A similar algorithm can be used for smaller n. I used that recently to generate lots of unique random numbers in somewhat sorted order (also split the range into randomly sized sub-ranges, and used the bit mixing trick for small ranges).

1. Travis Downs says:

Interesting approach: so these generators for a given n have a period of n and every value appears exactly once? Do they give up some randomness quality to achieve this behavior (clearly they aren’t uniformly random in the usual sense since once you’ve generated n-1 values, for example, the last value is exactly known)?

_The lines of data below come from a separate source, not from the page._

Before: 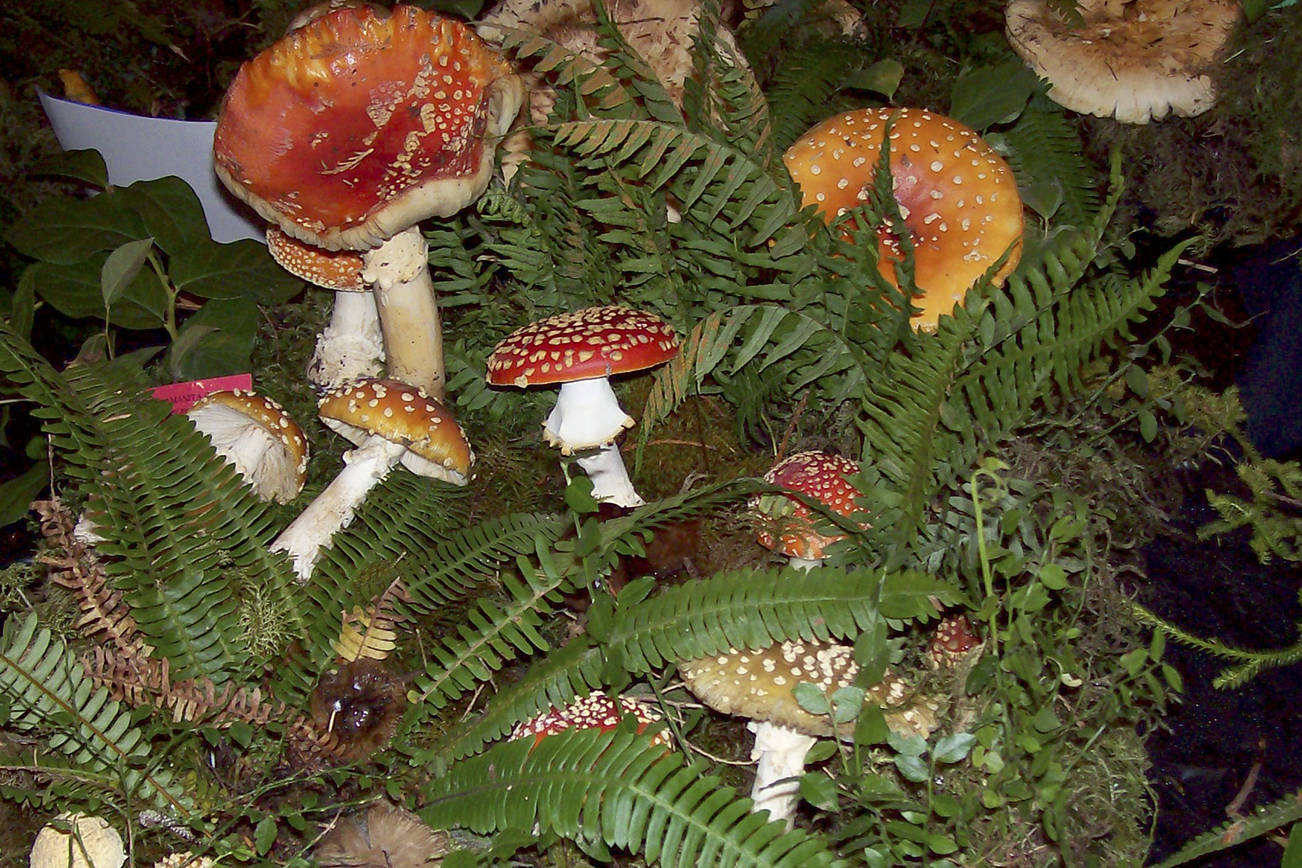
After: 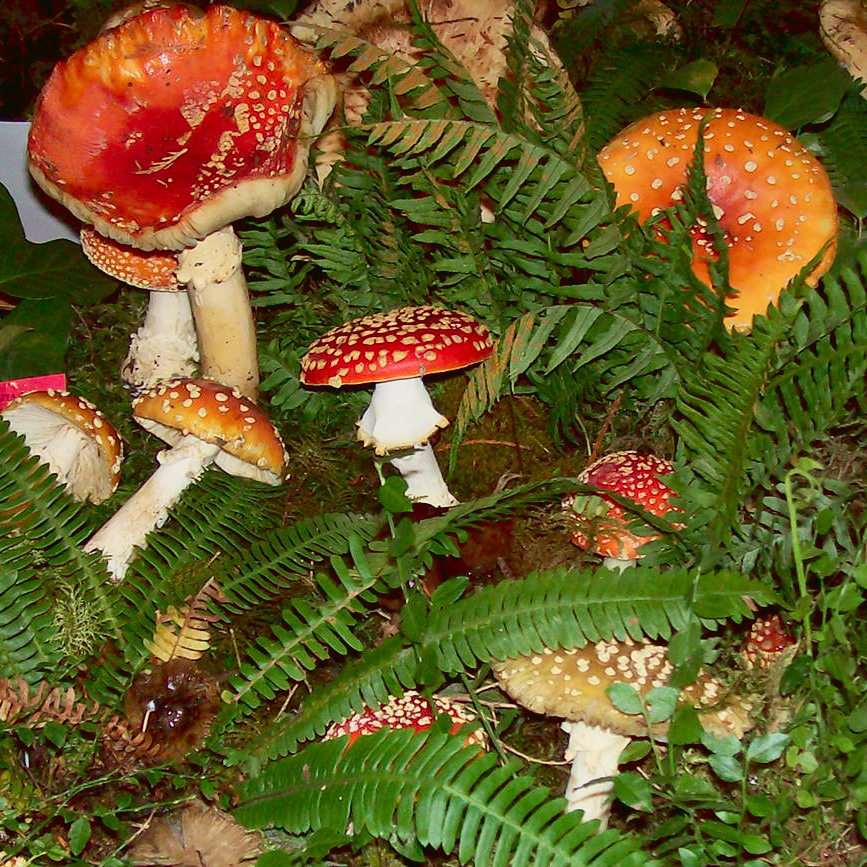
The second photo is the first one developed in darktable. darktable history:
tone curve: curves: ch0 [(0, 0.011) (0.139, 0.106) (0.295, 0.271) (0.499, 0.523) (0.739, 0.782) (0.857, 0.879) (1, 0.967)]; ch1 [(0, 0) (0.291, 0.229) (0.394, 0.365) (0.469, 0.456) (0.495, 0.497) (0.524, 0.53) (0.588, 0.62) (0.725, 0.779) (1, 1)]; ch2 [(0, 0) (0.125, 0.089) (0.35, 0.317) (0.437, 0.42) (0.502, 0.499) (0.537, 0.551) (0.613, 0.636) (1, 1)], color space Lab, independent channels, preserve colors none
crop and rotate: left 14.292%, right 19.041%
color balance: mode lift, gamma, gain (sRGB), lift [1.04, 1, 1, 0.97], gamma [1.01, 1, 1, 0.97], gain [0.96, 1, 1, 0.97]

You mention “A similar algorithm can be used for smaller n” – how does it work, and can you generate it efficiently at runtime (i.e., can you take an arbitrary n, or do the possible n values need to be known at runtime?).

1. Thomas Mueller says:

Yes, they should have a period of n, and every value appears once. The randomness quality is not all that great in my view. Quality could be improved by adding more iterations (one iteration is multiplication + shift), which would make it slower of course. “A similar algorithm can be used for smaller n”: I managed to implement that, but didn’t test the randomness quality (it’s probably quite bad). My pull request is merged in the example code. To improve randomness quality, a different algorithm could be used (eg. XTEA, or some other Feistel cipher).

My point is, it’s not needed to have a set (bit set or hash set). Some might not know this. (I think Daniel Lemire already knows this, and for him it was more important to show how bit sets / hash sets can be made faster.)

3. Travis Downs says:

Bleh, the blog ate my numbered list (despite the preview showing it OK). When I refer to point (1) and point (2) above, I’m referring to the paragraphs starting “The BitSet in Java and this one…” and “The memory use of the BitSet ” respectively.